Security researcher Davi Ottenheimer has published a critique of OpenClaw, arguing they repeat the same security mistakes that plagued MS-DOS. The core problem: a single process with a single token, where the LLM holds the line between safe operation and disaster. Ottenheimer draws a direct parallel to Wal-Mart's MS-DOS point-of-sale systems, which stored customer payment data with zero protection and one shared password. When that system was breached in 2006, the company waited three years to notify anyone.
AI agents like OpenClaw are at the center of these debates.
NVIDIA's NemoClaw tutorial attempts to address security by sandboxing the entire agent inside a container. But this creates awkward workarounds. You have to bind Ollama to 0.0.0.0 so the agent can reach inference across network namespaces. Outbound connections get approved through a separate host-side TUI. Ottenheimer argues this is what happens when you try to wrap security around something that breaks when you put security around it.

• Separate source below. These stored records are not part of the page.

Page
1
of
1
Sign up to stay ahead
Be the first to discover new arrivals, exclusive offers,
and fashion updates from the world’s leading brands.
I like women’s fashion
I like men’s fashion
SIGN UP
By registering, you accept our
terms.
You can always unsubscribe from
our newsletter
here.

His alternative, Wirken, flips the approach. Instead of a big sandbox around the whole agent, security boundaries shrink to the tool layer. Each channel runs as a separate process with its own Ed25519 identity. The vault runs out of process. Inference stays on loopback. Shell execution happens inside hardened containers with cap_drop ALL, no-new-privileges, read-only rootfs, and no network access. Sixteen high-risk command prefixes prompt on every call. The audit logs show it working: a curl attempt gets denied before reaching the sandbox, and a shell probe hits a read-only filesystem.
Hacker News commenters met the whole thing with skepticism, calling it "tech debt" and questioning whether OpenClaw usage is an end in itself rather than a means to accomplish something real. The pattern is familiar: convenience wins early, security debt accumulates, and everyone acts surprised when things go wrong.